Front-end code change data
....

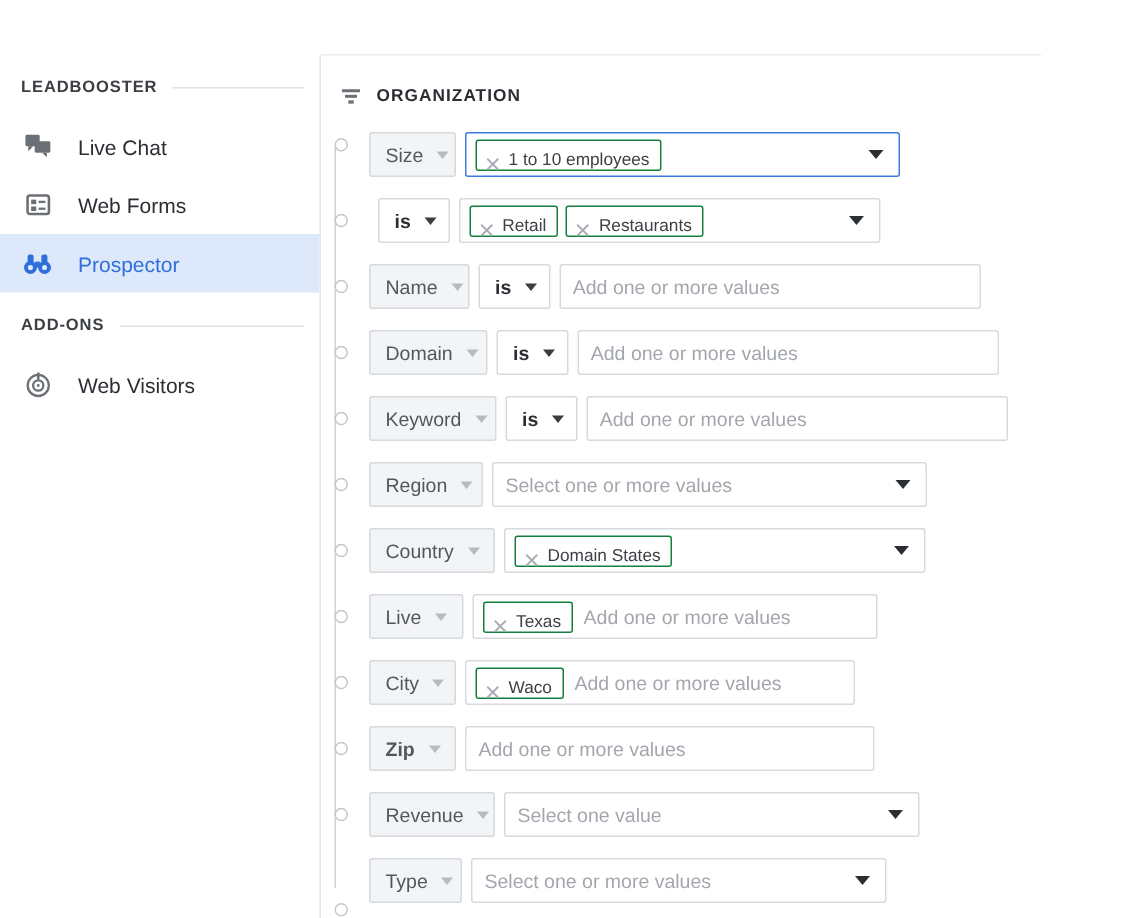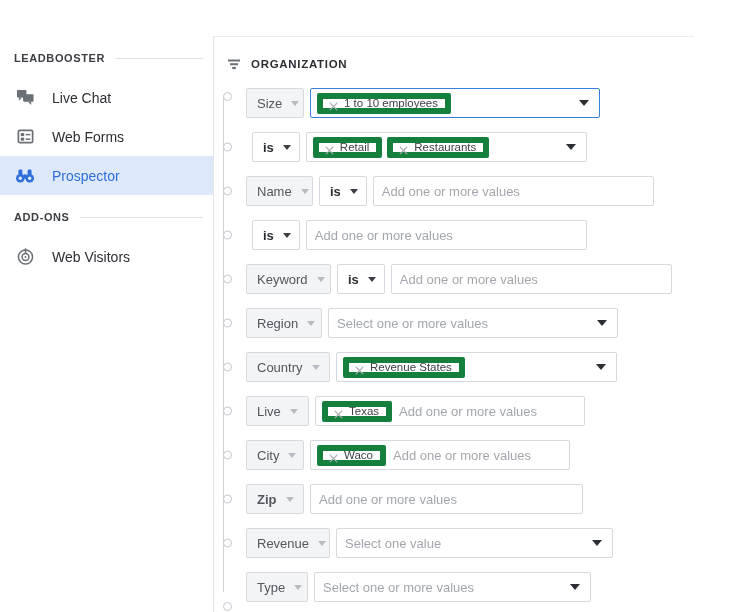--- a/index.html
+++ b/index.html
@@ -200,11 +200,11 @@
   }
   .chip {
     height: 21px;
-    border: 6px solid #15803d;
+    border: 1px solid #15803d;
     border-radius: 2px;
     background: #ffffff;
     display: inline-flex;
-    align-items: center;
+    align-items: flex-end;
     padding: 0 7px 0 5px;
     margin-right: 5px;
     flex: none;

....

◆ TASK TO CARRY OUT ◆
Count the lines of the data above where the string "align" shows up; reply with the number only.

◆ RESPONSE BELOW ◆
2